### Required work
The records that follow must be transcribed exactly, each one in full.

### Dataset records
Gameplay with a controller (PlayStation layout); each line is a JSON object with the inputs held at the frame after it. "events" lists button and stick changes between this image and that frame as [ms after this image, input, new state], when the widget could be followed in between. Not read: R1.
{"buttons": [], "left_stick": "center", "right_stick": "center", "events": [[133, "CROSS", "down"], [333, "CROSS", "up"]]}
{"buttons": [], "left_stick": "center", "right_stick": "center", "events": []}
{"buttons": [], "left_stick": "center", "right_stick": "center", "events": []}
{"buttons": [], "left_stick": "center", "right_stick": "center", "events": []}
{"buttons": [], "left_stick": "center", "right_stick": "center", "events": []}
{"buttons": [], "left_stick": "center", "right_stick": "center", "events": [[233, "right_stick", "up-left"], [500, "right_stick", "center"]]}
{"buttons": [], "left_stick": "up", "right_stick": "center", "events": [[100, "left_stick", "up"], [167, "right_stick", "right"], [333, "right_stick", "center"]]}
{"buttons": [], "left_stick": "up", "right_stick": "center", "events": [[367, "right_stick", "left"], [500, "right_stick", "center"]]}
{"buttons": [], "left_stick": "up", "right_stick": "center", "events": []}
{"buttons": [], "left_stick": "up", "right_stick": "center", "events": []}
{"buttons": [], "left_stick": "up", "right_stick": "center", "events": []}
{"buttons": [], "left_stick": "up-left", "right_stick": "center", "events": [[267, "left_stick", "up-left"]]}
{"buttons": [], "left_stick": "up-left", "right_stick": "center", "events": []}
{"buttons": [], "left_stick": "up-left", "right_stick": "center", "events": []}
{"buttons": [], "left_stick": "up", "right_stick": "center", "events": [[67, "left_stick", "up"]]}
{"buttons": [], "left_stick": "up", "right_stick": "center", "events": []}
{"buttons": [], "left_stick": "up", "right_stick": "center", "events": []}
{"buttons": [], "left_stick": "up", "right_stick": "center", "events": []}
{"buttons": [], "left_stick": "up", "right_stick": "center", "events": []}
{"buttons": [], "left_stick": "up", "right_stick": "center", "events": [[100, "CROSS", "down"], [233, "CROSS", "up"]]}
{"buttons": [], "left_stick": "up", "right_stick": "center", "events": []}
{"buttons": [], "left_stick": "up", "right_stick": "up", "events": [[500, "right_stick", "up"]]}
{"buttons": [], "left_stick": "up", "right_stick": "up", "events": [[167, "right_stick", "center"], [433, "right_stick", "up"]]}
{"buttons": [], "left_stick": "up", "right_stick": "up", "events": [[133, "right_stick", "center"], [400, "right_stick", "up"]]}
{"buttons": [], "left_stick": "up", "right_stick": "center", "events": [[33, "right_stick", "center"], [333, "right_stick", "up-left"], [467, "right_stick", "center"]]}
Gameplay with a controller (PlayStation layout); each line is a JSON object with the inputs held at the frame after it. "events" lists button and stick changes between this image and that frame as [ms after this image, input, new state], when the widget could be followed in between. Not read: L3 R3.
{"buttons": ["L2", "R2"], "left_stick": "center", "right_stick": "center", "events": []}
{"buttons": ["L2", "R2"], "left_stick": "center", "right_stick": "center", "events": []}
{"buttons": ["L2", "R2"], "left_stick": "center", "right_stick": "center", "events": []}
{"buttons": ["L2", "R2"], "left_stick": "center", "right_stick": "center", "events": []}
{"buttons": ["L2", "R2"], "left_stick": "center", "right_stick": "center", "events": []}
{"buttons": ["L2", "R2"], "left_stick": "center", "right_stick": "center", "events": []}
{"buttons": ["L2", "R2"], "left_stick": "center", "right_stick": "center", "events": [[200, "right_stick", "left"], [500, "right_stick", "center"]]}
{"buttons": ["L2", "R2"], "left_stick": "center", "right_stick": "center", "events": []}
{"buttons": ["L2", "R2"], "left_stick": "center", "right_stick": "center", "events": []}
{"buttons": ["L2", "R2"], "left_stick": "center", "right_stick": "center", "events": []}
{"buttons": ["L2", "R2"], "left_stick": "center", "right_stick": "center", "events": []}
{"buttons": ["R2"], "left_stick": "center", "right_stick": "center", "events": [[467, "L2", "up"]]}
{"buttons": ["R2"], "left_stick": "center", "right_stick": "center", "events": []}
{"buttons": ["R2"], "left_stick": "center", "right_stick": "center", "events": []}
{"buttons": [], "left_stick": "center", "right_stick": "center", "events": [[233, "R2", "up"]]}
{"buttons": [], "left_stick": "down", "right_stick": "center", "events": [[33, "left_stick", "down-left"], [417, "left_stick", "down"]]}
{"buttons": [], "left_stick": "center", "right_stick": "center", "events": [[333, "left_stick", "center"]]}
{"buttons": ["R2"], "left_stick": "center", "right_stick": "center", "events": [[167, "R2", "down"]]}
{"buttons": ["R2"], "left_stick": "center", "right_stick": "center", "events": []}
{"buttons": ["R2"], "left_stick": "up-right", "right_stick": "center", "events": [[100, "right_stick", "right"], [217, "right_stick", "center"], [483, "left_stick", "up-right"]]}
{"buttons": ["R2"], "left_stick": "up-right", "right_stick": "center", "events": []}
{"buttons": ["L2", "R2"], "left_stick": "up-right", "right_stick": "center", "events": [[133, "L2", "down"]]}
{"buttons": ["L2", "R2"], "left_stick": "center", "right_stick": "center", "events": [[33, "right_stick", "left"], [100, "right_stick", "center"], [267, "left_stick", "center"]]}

### Task solution
Gameplay with a controller (PlayStation layout); each line is a JSON object with the inputs held at the frame after it. "events" lists button and stick changes between this image and that frame as [ms after this image, input, new state], when the widget could be followed in between. Not read: R1.
{"buttons": [], "left_stick": "center", "right_stick": "center", "events": [[133, "CROSS", "down"], [333, "CROSS", "up"]]}
{"buttons": [], "left_stick": "center", "right_stick": "center", "events": []}
{"buttons": [], "left_stick": "center", "right_stick": "center", "events": []}
{"buttons": [], "left_stick": "center", "right_stick": "center", "events": []}
{"buttons": [], "left_stick": "center", "right_stick": "center", "events": []}
{"buttons": [], "left_stick": "center", "right_stick": "center", "events": [[233, "right_stick", "up-left"], [500, "right_stick", "center"]]}
{"buttons": [], "left_stick": "up", "right_stick": "center", "events": [[100, "left_stick", "up"], [167, "right_stick", "right"], [333, "right_stick", "center"]]}
{"buttons": [], "left_stick": "up", "right_stick": "center", "events": [[367, "right_stick", "left"], [500, "right_stick", "center"]]}
{"buttons": [], "left_stick": "up", "right_stick": "center", "events": []}
{"buttons": [], "left_stick": "up", "right_stick": "center", "events": []}
{"buttons": [], "left_stick": "up", "right_stick": "center", "events": []}
{"buttons": [], "left_stick": "up-left", "right_stick": "center", "events": [[267, "left_stick", "up-left"]]}
{"buttons": [], "left_stick": "up-left", "right_stick": "center", "events": []}
{"buttons": [], "left_stick": "up-left", "right_stick": "center", "events": []}
{"buttons": [], "left_stick": "up", "right_stick": "center", "events": [[67, "left_stick", "up"]]}
{"buttons": [], "left_stick": "up", "right_stick": "center", "events": []}
{"buttons": [], "left_stick": "up", "right_stick": "center", "events": []}
{"buttons": [], "left_stick": "up", "right_stick": "center", "events": []}
{"buttons": [], "left_stick": "up", "right_stick": "center", "events": []}
{"buttons": [], "left_stick": "up", "right_stick": "center", "events": [[100, "CROSS", "down"], [233, "CROSS", "up"]]}
{"buttons": [], "left_stick": "up", "right_stick": "center", "events": []}
{"buttons": [], "left_stick": "up", "right_stick": "up", "events": [[500, "right_stick", "up"]]}
{"buttons": [], "left_stick": "up", "right_stick": "up", "events": [[167, "right_stick", "center"], [433, "right_stick", "up"]]}
{"buttons": [], "left_stick": "up", "right_stick": "up", "events": [[133, "right_stick", "center"], [400, "right_stick", "up"]]}
{"buttons": [], "left_stick": "up", "right_stick": "center", "events": [[33, "right_stick", "center"], [333, "right_stick", "up-left"], [467, "right_stick", "center"]]}
Gameplay with a controller (PlayStation layout); each line is a JSON object with the inputs held at the frame after it. "events" lists button and stick changes between this image and that frame as [ms after this image, input, new state], when the widget could be followed in between. Not read: L3 R3.
{"buttons": ["L2", "R2"], "left_stick": "center", "right_stick": "center", "events": []}
{"buttons": ["L2", "R2"], "left_stick": "center", "right_stick": "center", "events": []}
{"buttons": ["L2", "R2"], "left_stick": "center", "right_stick": "center", "events": []}
{"buttons": ["L2", "R2"], "left_stick": "center", "right_stick": "center", "events": []}
{"buttons": ["L2", "R2"], "left_stick": "center", "right_stick": "center", "events": []}
{"buttons": ["L2", "R2"], "left_stick": "center", "right_stick": "center", "events": []}
{"buttons": ["L2", "R2"], "left_stick": "center", "right_stick": "center", "events": [[200, "right_stick", "left"], [500, "right_stick", "center"]]}
{"buttons": ["L2", "R2"], "left_stick": "center", "right_stick": "center", "events": []}
{"buttons": ["L2", "R2"], "left_stick": "center", "right_stick": "center", "events": []}
{"buttons": ["L2", "R2"], "left_stick": "center", "right_stick": "center", "events": []}
{"buttons": ["L2", "R2"], "left_stick": "center", "right_stick": "center", "events": []}
{"buttons": ["R2"], "left_stick": "center", "right_stick": "center", "events": [[467, "L2", "up"]]}
{"buttons": ["R2"], "left_stick": "center", "right_stick": "center", "events": []}
{"buttons": ["R2"], "left_stick": "center", "right_stick": "center", "events": []}
{"buttons": [], "left_stick": "center", "right_stick": "center", "events": [[233, "R2", "up"]]}
{"buttons": [], "left_stick": "down", "right_stick": "center", "events": [[33, "left_stick", "down-left"], [417, "left_stick", "down"]]}
{"buttons": [], "left_stick": "center", "right_stick": "center", "events": [[333, "left_stick", "center"]]}
{"buttons": ["R2"], "left_stick": "center", "right_stick": "center", "events": [[167, "R2", "down"]]}
{"buttons": ["R2"], "left_stick": "center", "right_stick": "center", "events": []}
{"buttons": ["R2"], "left_stick": "up-right", "right_stick": "center", "events": [[100, "right_stick", "right"], [217, "right_stick", "center"], [483, "left_stick", "up-right"]]}
{"buttons": ["R2"], "left_stick": "up-right", "right_stick": "center", "events": []}
{"buttons": ["L2", "R2"], "left_stick": "up-right", "right_stick": "center", "events": [[133, "L2", "down"]]}
{"buttons": ["L2", "R2"], "left_stick": "center", "right_stick": "center", "events": [[33, "right_stick", "left"], [100, "right_stick", "center"], [267, "left_stick", "center"]]}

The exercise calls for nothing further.